> **Problem requirements**: Give back an exact copy of the listing that follows, without the pictures.

Data below Start Marker

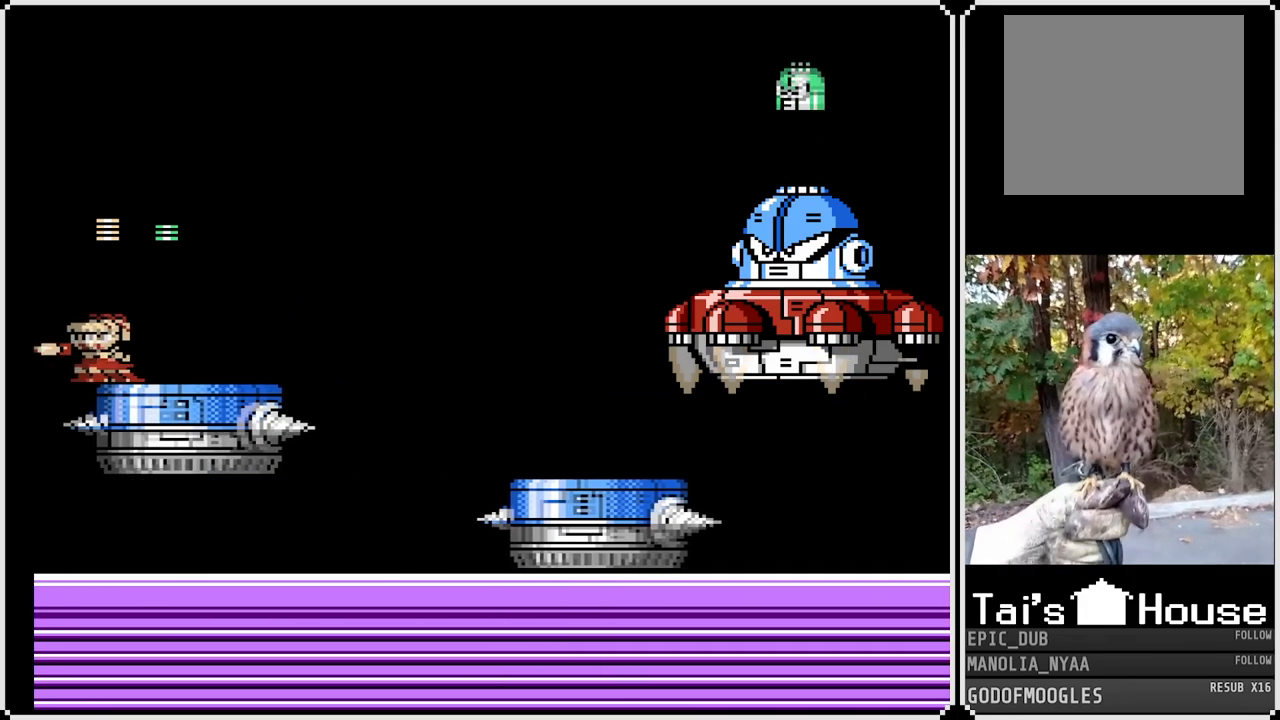
{"buttons": ["SQUARE"], "left_stick": "center", "right_stick": "center", "events": [[250, "DPAD_RIGHT", "down"], [383, "DPAD_RIGHT", "up"]]}
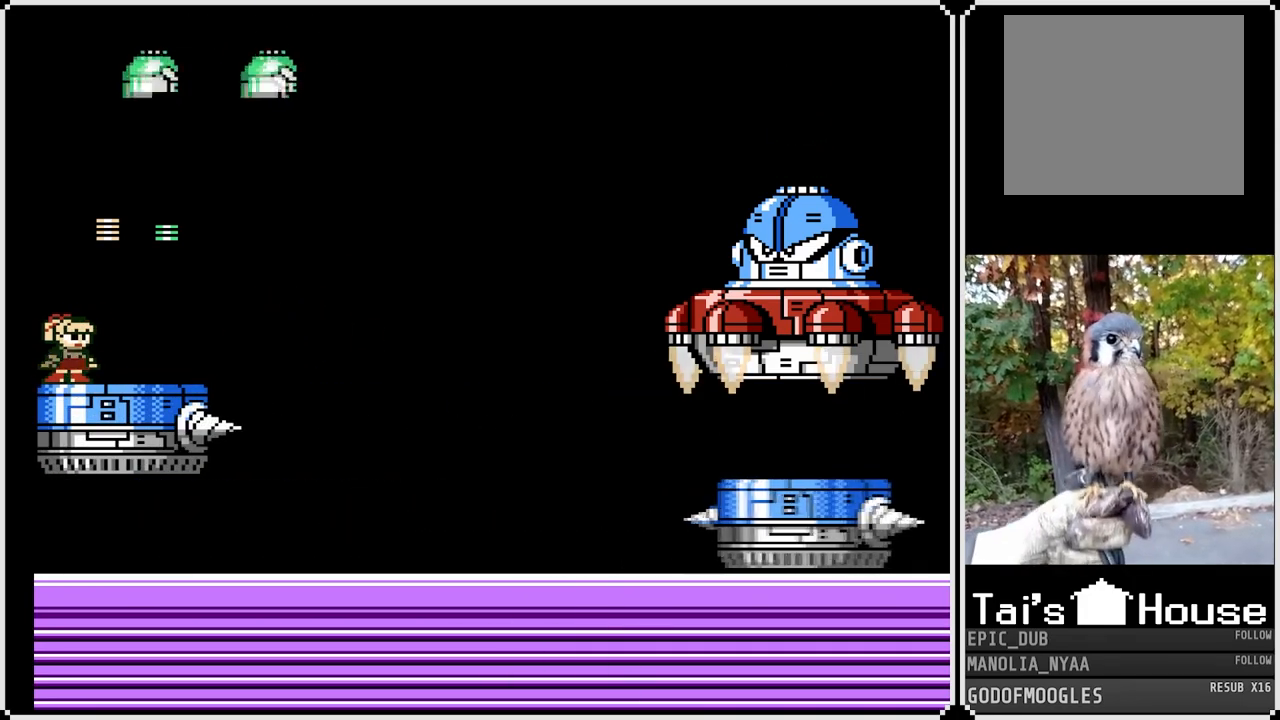
{"buttons": ["SQUARE"], "left_stick": "center", "right_stick": "center", "events": [[250, "DPAD_RIGHT", "down"], [467, "DPAD_RIGHT", "up"]]}
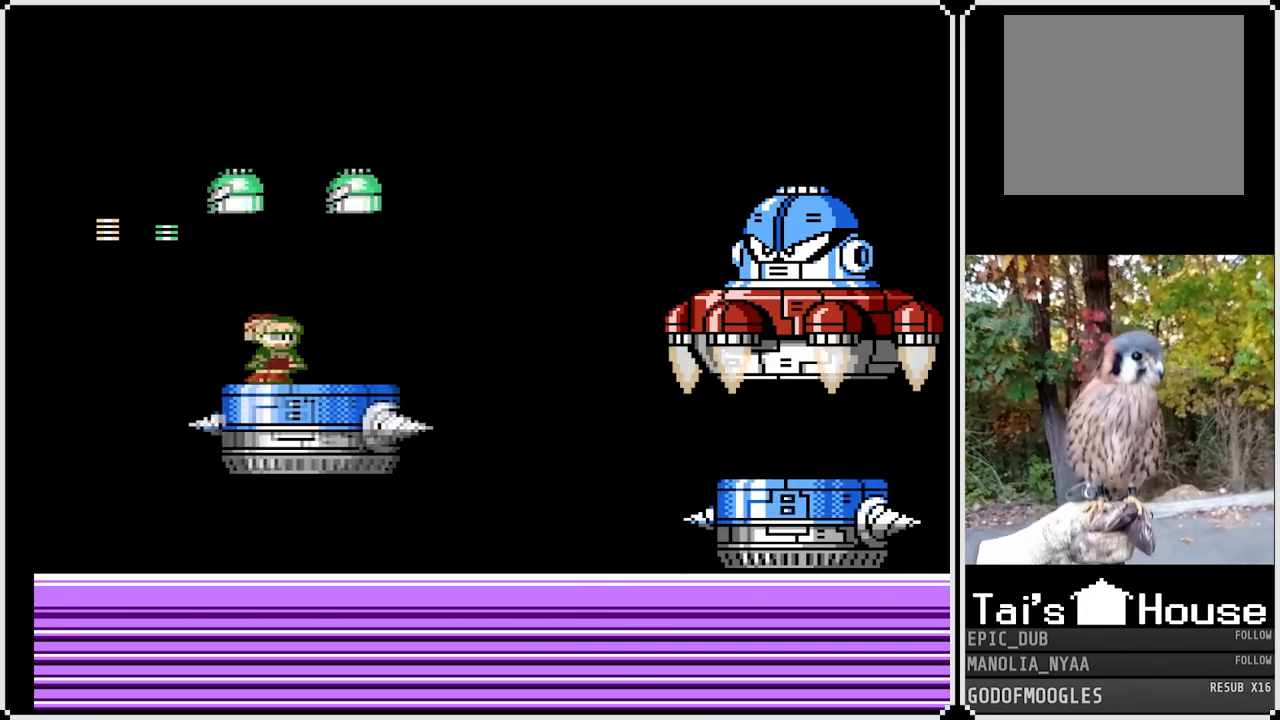
{"buttons": ["CROSS", "SQUARE"], "left_stick": "center", "right_stick": "center", "events": [[67, "DPAD_RIGHT", "down"], [217, "DPAD_RIGHT", "up"], [483, "CROSS", "down"]]}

Data below End Marker

> **Completed exercise**:
{"buttons": ["SQUARE"], "left_stick": "center", "right_stick": "center", "events": [[250, "DPAD_RIGHT", "down"], [383, "DPAD_RIGHT", "up"]]}
{"buttons": ["SQUARE"], "left_stick": "center", "right_stick": "center", "events": [[250, "DPAD_RIGHT", "down"], [467, "DPAD_RIGHT", "up"]]}
{"buttons": ["CROSS", "SQUARE"], "left_stick": "center", "right_stick": "center", "events": [[67, "DPAD_RIGHT", "down"], [217, "DPAD_RIGHT", "up"], [483, "CROSS", "down"]]}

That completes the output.